By recovering materials at its own facility and reducing waste travel to landfills, RSI is competitive in a marketplace of giants while providing a platform for sustainability and environmental stewardship.
With the rollup of many independent waste haulers in the late 1990s, many construction companies found themselves with few service vendor choices. The family owners of Recycling Systems, Inc. (RSI) (Chicago, IL) had a great working relationship with many of the largest general contractors in the Chicago area (Walsh Construction, Orange Crush, Kiewit Western and others), several of whom suggested that Rich and Jerry Golf start a waste recycling and hauling company that would offer better service to contractors. With that in mind, RSI started carving out a niche for itself in February of 2000 with two trucks and 40 rolloff boxes.
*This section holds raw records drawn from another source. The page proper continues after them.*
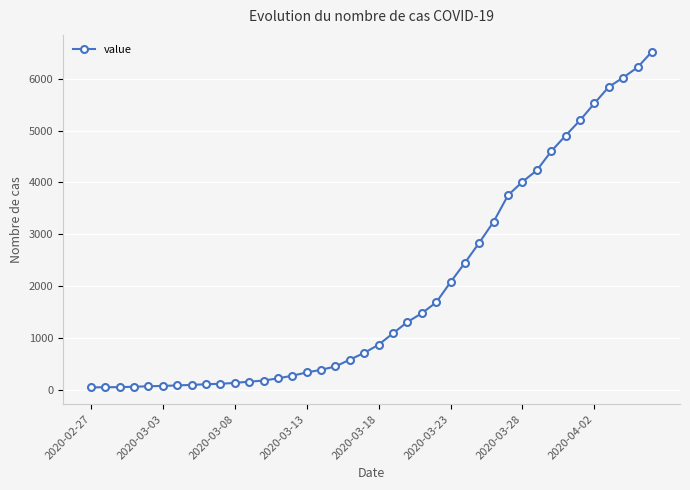

What is the difference between the maximum and minimum values?

6480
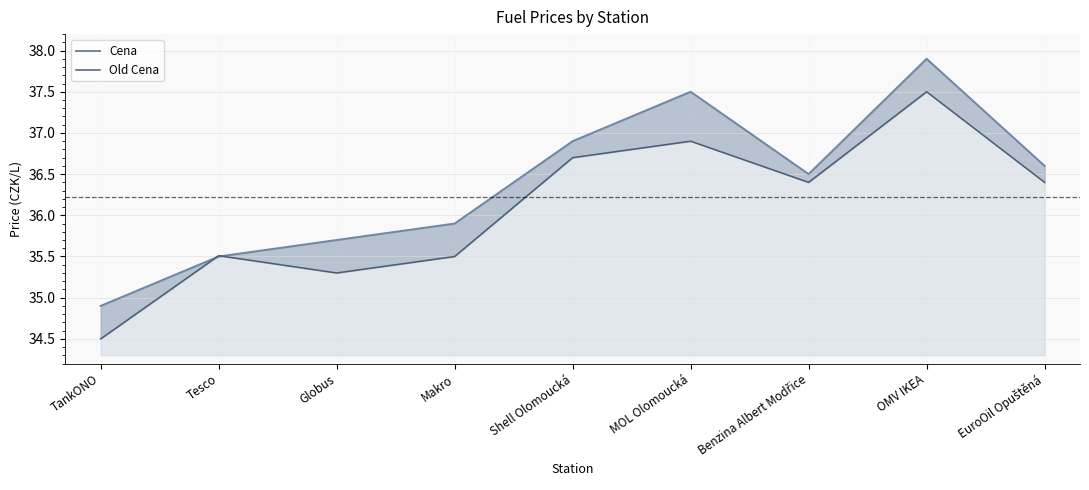

What is the sum of the Cena values at EuroOil Opuštěná and TankONO?

71.5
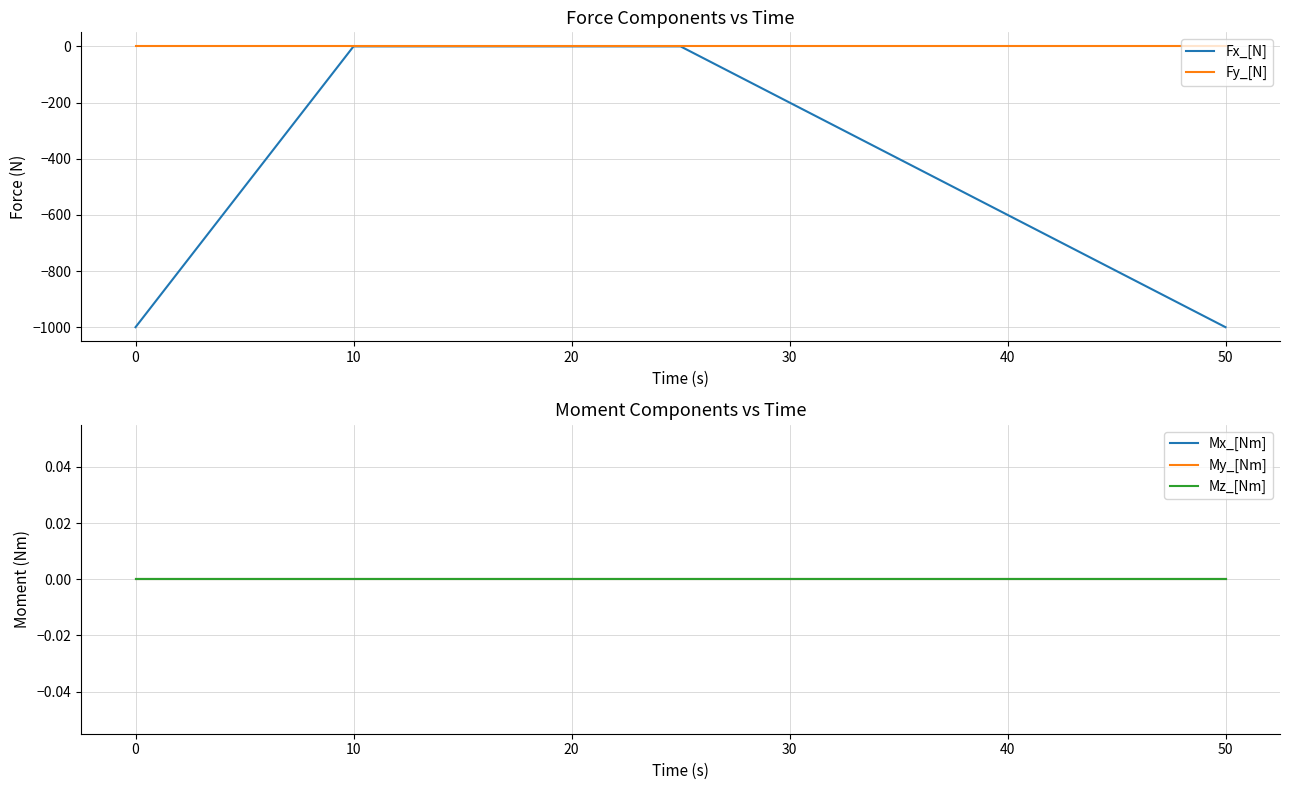

How many categories are shown in the chart?

5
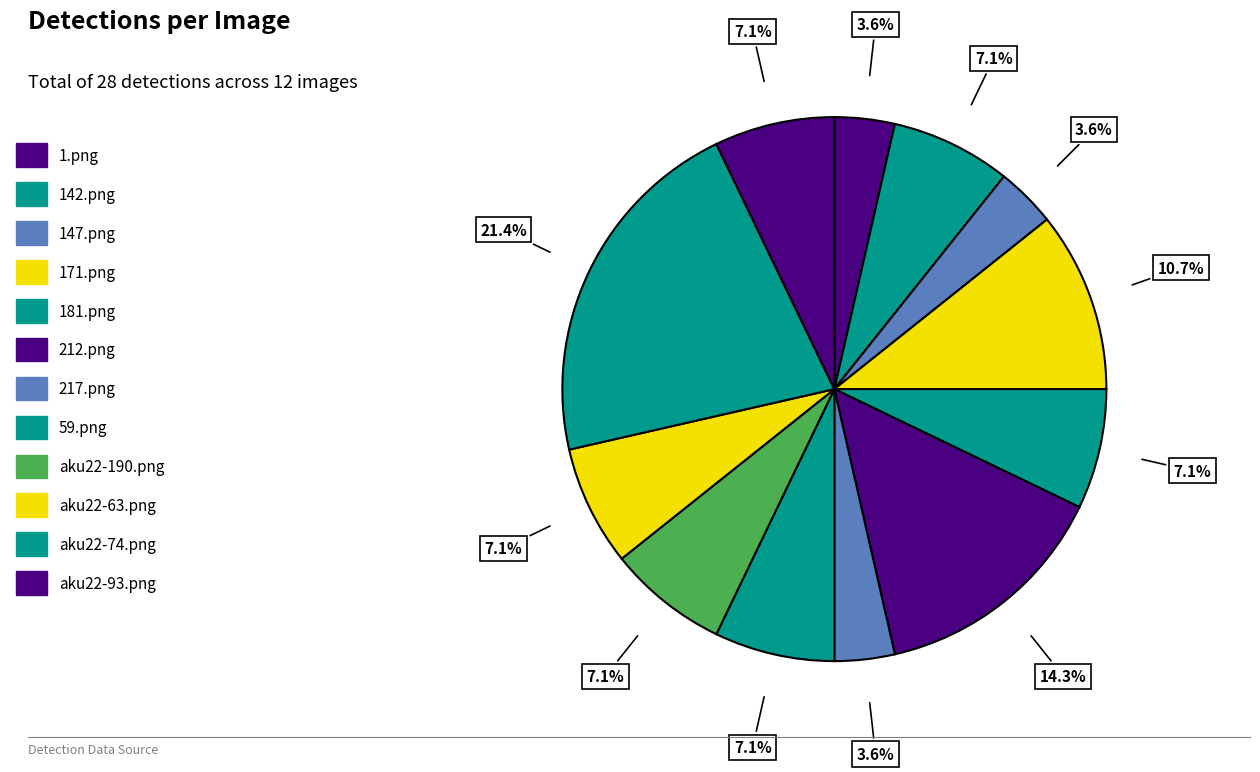

The aku22-190.png slice represents 1% of the pie. True or false?

False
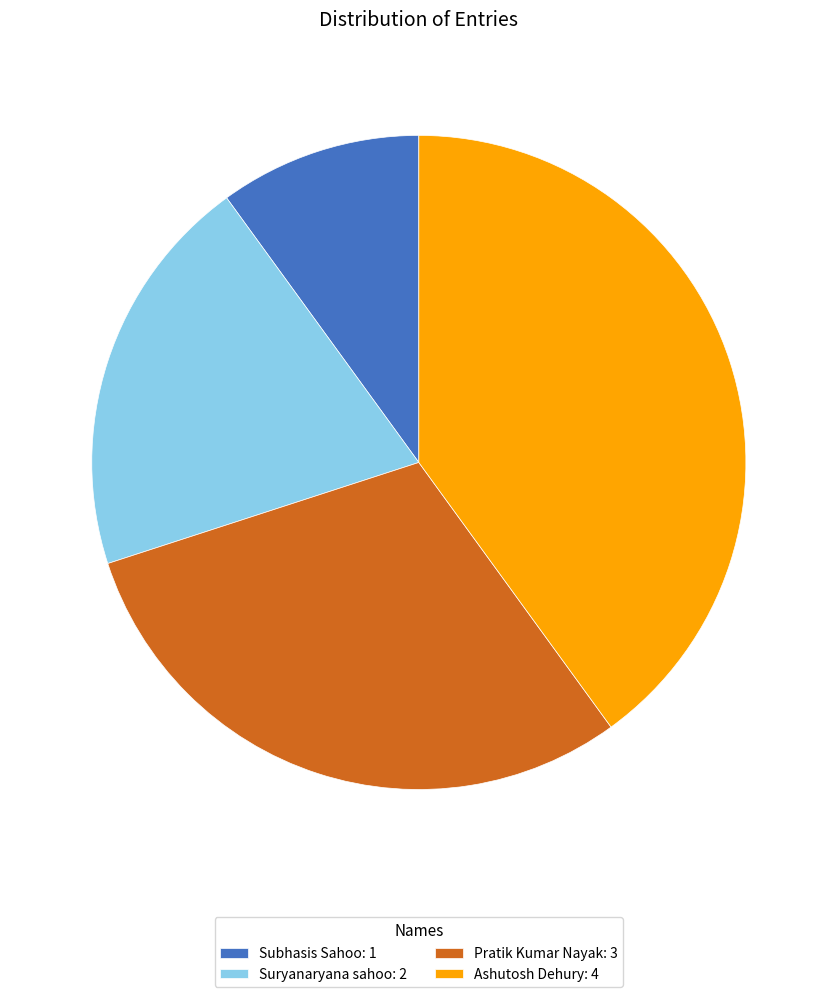

Does Ashutosh Dehury: 4 represent more than half of the total?

No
It took five years of constant effort to site, design, permit and finally build the Recycling Systems Material Recovery and Transfer Facility RSI now owns and operates in Chicago. The facility was actually built on a former brownfield site that was reclaimed and repurposed as the first and largest, state-of-the-art material recovery facility of its kind permitted in the city of Chicago. Jerry Golf and his family who own and operate RSI, decided from the beginning to deal primarily with recyclables from construction and demolition projects so the company would be independent from the “big waste” companies who controlled and owned the landfills in the area. RSI also had the foresight to see the trend toward Green Building and the need for this kind of operation in terms of diverting recyclables from jobsites, salvaging reusable materials, reducing waste travel to landfills and lowering the cost of landfill disposal. By recovering materials at its own facility, RSI is competitive in a marketplace of giants while providing a platform for sustainability and environmental stewardship. Covering the Chicagoland area—including the counties of Cook, Lake, Dupage, Will, McHenry and Kendall—RSI’s radius extends approximately 30 miles outside of downtown Chicago. The company currently has more than 60 trucks and 1,200 containers and trailers, employs approximately 200 people from the surrounding community and operates 24 hours per day, six days per week. In addition, since 2008, RSI has branched out to provide municipal solid waste hauling and disposal services to their customers.
Adapting to Change
In 2009, construction started plummeting 46 percent to $9.78 billion in the local area, marking the biggest decline in the Chicagoland area since McGraw- Hill began tracking the data in 1967. RSI has combated these stresses by first focusing on what the customer wants—service excellence and dollar value. Then, they evaluate their employees and processes to make sure they are giving each customer what he or she wants. In the current state of the economy, RSI has done what it does best—adapt to changing circumstances. “RSI has always been willing to take the lead on ventures and this has proven to be a success in combating the effects of a global economic downturn and a locally depressed construction industry,” says Cal King, General Manager. As a result of the economic downturn, RSI began to diversify its customer base by reaching out to homeowners and smaller contractors instead of focusing on only a few general contractors. It has also concentrated on building its brand and improving internal performance. RSI has created a cohesive brand strategy by making sweeping changes in the way it markets and advertises both the company and its services. Every initiative the company partakes in is in step with the company’s overall vision and philosophy to be the most trusted name in waste hauling. By focusing on a strategy that included re-designing the Web site to make it more user friendly, embracing the social media trend by claiming a presence on outlets such as twitter and facebook, and creating memorable ways to seek out RSI on the Internet with satellite Web sites such as www.rentourbox.com, RSI has been able to stay ahead of the competition and managed to increase some of its revenue streams more than 100 percent despite the country’s economic challenge.